I'm just going to assert that it's obvious those things are not at all true, and then point to why that is a reasonable assertion to make.

Remember, I've stated that the Conservative side is the easy side. It is the "Meanwhile, back here in the real world" side. It's the "And how is that workin' out for you" side. If Obama is such a wild-eyed socialist radical promising an spiral into an orgy of taxing and spending leading inevitably to cannibalism, communism and widespread paedophillic marriage, we should far FAR more coherent arguments against the Change Obama represents than what we see.

And I will tell you this; the Conservative response to an inarguable case is to shut up and walk away. If you cannot do anything else, you can at least avoid calling attention to it. Well, look around, in the blogs, in the media; how many skilled conservative speakers and writers are still in this fray upon the side of Bush?

There are other things that we should be seeing Conservatives arguing against coherently and with facts, from positions that cannot be overset with a feather of fact, if they were indeed actually foolishly liberal propositions.

For one painfully obvious example, we should see far more intelligent arguments against climate change than we do, unless we admit that the only really conservative approach to climate change is prudence. You cannot be a conservative while arguing against a conservative approach to potentially unpredictable situations. If you will not accept at least that, I don't care what you call yourself - because whatever it is, you don't belong any where near the levers of power.

Or really, ANY levers.

If being equipped and willing to do the intellectual heavy lifting required to check my preferred world view against reality is "elitist," I'll cop to it. And I'll be happy to check yours too. No charge, I'm on salary. You see, my job is to be that still small voice that calls out in the wilderness saying, "No! No! Don't touch that red..."

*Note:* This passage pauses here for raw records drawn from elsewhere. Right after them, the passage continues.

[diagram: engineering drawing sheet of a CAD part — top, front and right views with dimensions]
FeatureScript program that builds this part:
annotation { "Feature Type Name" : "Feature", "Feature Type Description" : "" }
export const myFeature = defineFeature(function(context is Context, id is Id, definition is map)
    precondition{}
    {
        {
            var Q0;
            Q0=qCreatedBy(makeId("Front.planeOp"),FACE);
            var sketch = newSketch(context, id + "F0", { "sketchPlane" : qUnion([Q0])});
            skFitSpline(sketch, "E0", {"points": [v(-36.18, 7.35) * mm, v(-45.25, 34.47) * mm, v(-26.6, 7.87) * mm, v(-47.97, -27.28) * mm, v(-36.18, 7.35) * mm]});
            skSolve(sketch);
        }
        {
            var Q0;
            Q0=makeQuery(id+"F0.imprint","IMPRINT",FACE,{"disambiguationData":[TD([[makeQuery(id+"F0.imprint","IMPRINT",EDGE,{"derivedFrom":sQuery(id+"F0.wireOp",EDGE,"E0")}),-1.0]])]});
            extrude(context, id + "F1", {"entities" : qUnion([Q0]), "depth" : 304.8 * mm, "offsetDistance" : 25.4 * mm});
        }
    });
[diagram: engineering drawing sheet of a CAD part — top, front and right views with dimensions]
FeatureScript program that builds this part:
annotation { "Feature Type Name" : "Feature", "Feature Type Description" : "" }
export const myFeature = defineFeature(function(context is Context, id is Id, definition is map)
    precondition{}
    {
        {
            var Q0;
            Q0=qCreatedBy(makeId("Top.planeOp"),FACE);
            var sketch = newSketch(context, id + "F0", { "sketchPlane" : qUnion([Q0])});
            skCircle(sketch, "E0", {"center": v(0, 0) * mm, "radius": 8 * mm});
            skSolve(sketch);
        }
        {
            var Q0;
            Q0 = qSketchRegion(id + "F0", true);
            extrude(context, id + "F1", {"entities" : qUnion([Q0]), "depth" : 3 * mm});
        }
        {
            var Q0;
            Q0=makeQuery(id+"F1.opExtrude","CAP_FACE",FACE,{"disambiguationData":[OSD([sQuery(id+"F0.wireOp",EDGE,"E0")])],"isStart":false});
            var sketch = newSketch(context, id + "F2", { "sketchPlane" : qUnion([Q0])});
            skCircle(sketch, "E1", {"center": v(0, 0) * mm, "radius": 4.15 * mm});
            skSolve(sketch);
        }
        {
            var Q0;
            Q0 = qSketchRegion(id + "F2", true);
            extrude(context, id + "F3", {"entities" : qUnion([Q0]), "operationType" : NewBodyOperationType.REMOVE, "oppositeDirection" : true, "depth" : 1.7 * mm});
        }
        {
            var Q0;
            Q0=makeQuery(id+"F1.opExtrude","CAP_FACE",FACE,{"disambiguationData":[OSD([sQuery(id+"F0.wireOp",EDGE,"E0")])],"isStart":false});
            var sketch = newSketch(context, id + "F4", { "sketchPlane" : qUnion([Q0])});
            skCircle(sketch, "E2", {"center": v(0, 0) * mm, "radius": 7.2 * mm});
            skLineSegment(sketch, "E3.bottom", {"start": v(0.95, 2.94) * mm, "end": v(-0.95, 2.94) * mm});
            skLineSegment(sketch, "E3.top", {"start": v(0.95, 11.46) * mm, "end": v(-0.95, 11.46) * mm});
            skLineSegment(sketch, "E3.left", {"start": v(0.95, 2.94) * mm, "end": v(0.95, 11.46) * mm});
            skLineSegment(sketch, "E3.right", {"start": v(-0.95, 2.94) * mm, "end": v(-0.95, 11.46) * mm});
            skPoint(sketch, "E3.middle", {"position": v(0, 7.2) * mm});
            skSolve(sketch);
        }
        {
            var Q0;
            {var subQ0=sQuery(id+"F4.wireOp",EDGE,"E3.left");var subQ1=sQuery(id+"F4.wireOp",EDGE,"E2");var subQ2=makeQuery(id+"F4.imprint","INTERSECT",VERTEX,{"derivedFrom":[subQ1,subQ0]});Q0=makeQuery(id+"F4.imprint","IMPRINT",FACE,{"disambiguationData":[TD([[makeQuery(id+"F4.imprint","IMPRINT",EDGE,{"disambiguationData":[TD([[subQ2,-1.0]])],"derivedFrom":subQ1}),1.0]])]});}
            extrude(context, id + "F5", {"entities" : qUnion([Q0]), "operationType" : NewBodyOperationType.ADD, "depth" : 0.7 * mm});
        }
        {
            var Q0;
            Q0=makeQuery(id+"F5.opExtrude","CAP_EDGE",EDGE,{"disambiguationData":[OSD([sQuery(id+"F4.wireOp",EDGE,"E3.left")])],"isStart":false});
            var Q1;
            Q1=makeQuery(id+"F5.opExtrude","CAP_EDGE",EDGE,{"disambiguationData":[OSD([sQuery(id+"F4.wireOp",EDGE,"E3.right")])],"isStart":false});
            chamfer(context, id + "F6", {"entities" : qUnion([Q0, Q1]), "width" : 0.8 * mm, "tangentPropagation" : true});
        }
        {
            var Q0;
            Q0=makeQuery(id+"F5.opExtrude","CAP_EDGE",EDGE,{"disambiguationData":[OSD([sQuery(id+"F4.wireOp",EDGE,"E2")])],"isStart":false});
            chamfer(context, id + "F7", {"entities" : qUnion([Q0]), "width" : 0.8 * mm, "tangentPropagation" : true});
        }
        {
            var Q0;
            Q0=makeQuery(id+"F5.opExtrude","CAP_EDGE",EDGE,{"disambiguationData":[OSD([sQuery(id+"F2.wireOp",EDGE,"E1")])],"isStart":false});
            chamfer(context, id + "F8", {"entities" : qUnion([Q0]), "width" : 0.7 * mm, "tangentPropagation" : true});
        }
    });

I refer to it as a "smoke test," the engineering term for the final test for any real world manifestation of theory; the theory is proven by the fact that it works. If you plug it in and it blows up, there is something wrong with the theory, the application or the idiot who soldered it up.

CRT-Screen-shirt Template shirt

CRT-Screen-shirt Template by webcarve
(This is what I do to put off proofreading)

Now, we have had eight years for George Bush's views to pass the smoke test. All we have to show for it is smoke, and it's painfully obvious that his supporters believe that blowing even more toxic smoke and spreading bits of breadboard around the lab is the entire point to the exercise.

I think it's time to go back to at LEAST Moderately Conservative Values and the Status Quo, circa Eisenhauer, and that means Obama.